A growing number of over-45s believe it would be helpful for local councils to refer people seeking information and advice on how to pay for care to independent financial advisers (IFAs) according to the fifth Care Index from Partnership.
Councils are often the first port of call for people needing information and advice about accessing care and how to pay for it. While 44% of people thought it should be standard policy for councils to refer people to financial advisers, 56% thought such referrals would be helpful, up from 51% last year.
Only 16% of people believe the State will pick up their care costs, a proportion that has fallen every year since 2012 (51%).
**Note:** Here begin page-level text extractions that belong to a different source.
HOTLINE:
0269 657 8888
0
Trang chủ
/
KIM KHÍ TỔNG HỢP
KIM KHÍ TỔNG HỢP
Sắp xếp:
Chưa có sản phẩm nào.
Among over-75s the number is just 5%. In addition, for the first time since 2012, people overestimated the average cost of residential care at £30,830 a year, £334 higher than industry figures suggest.
Despite this knowledge and nearly four in 10 (38%) over-45s saying they had some experience of looking into care for friends and family, this does not appear to have encouraged them to act when it comes to planning for their own potential care needs. Only a small minority (6%) have included the cost of care in their financial planning although that number rises to 18% for the over-75s.
Stephen Lowe, group communications director at Just Retirement, said there are positive signs that consumers are becoming more aware of their rights and responsibilities when it comes to funding long term care but more work needs to be done by industry and Government to build on the momentum.
“This will ultimately pay dividends in the future if we find that more people are considering how to meet care costs and are using trusted sources of information and advice to make smart, sustainable choices. Given the sums of money and complexity involved, professional advisers have every reason to see themselves as a key part of the solution.”